ROYALプローブ™ HFXを用いた14Nデカップリング 1H–19F HOESY
NM190012
含フッ素、及び含窒素有機化合物は、医薬や材料科学などの様々な分野で用いられています。このような化合物の多くは分子のコンホメーションや分子間に働く相互作用により、特異な機能を持つことが知られています。そのため、分子内/分子間に働く弱い相互作用の解析が重要となります。ここでは、フッ素化ベンズアニリド(1)をモデル化合物とし、14Nデカップリング条件化での1H–19F HOESY (異種核NOE)測定をご紹介します。

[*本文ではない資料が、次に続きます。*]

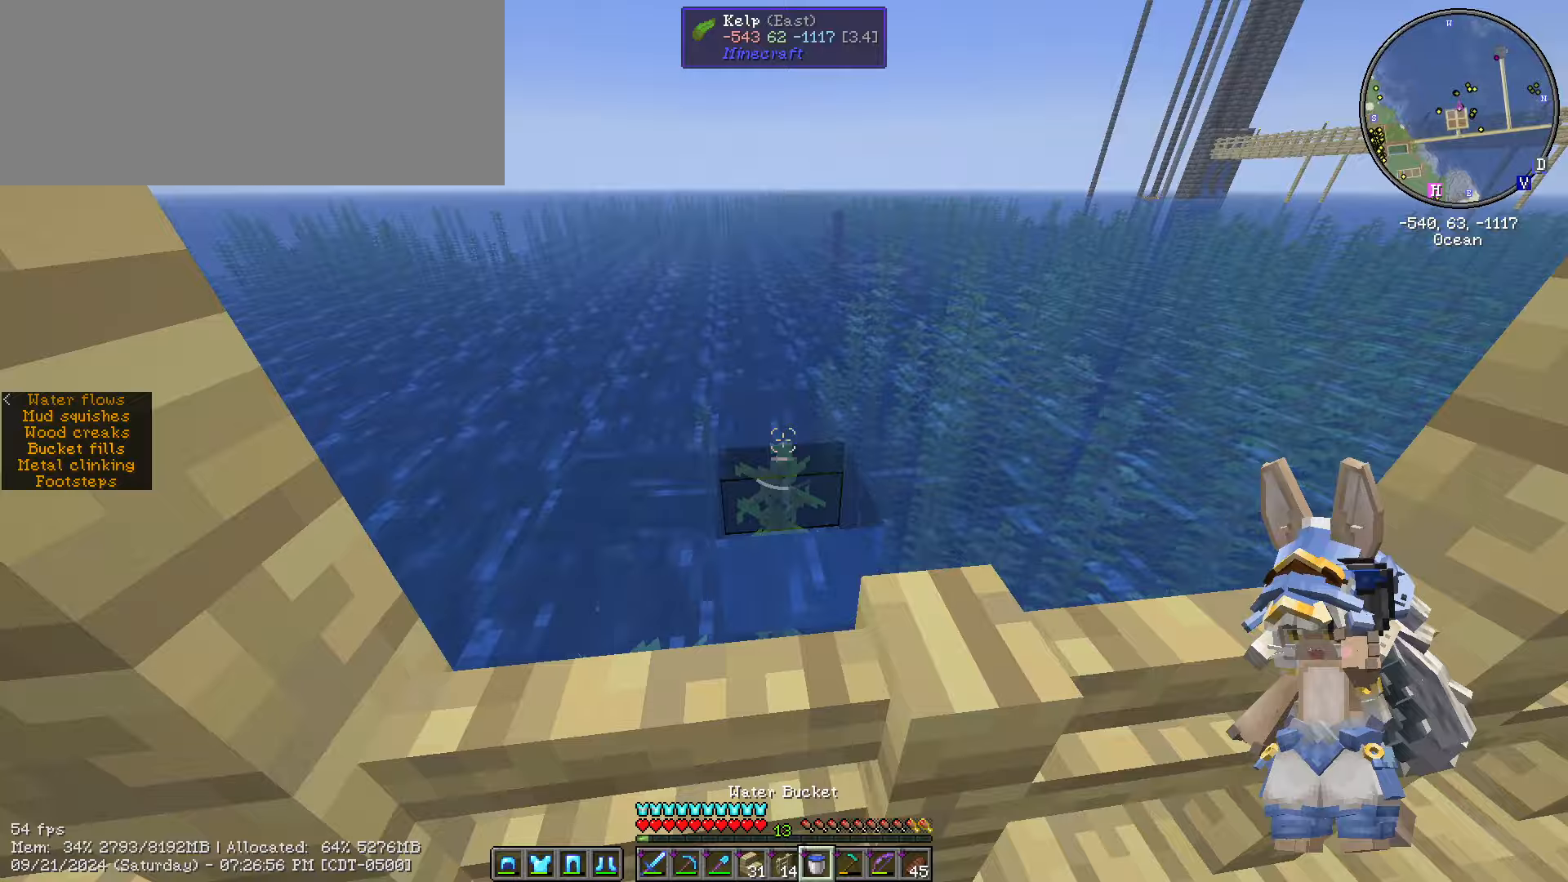
{"keys": ["a", "w"], "mouse": [], "events": [[150, "a", "down"], [150, "mouse_right", "up"], [150, "w", "down"]]}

14Nデカップリング1H–19F HOESY(異種核NOE)の測定
14N核に結合した1H核は信号がブロード化し、解析が困難となる場合が多々あります。 14Nデカップリングのあり、なしの条件で測定した一次元1H–19F HOESYのスペクトルを図1に示します。上段がF5、下段がF6を選択励起したスペクトルです。14Nデカップリング条件下で測定したスペクトルは、アミド1Hの信号強度が約2倍に向上しています。NOE測定は一般に感度が低いため、14N核に結合した1H核との相関を観測する場合に、14Nデカップリングは有効な手段となり得ます。14Nデカップリング条件下での二次元HOESY測定も可能です(図2)。

図1. 1の14Nデカップリングありとなしでの一次元1H–19F HOESYスペクトルにおけるアミド1Hの信号強度の比較
(上段:F5を選択励起 下段:F6を選択励起)

図2. 1の14Nデカップリング二次元1H–19F HOESYスペクトル
試料: 36 mg フッ素化ベンズアニリド/CDCl3
使用装置: JNM-ECZ400S、ROYALプローブ™ HFX (14N核測定対応プローブ)
参考文献
G. N. Manjunatha Reddy, M. V. Vasantha Kumar, T. N. Guru Row, N. Suryaprakash, Phys. Chem. Chem. Phys., 12, 13232–13237 (2010).
L. E. Combettes, P. Clausen-Thue, M. A. King, B. Odell, A. L. Thompson, V. Gouverneur, T. D. W. Claridge, Chem. Eur. J., 18, 13133–13141 (2012).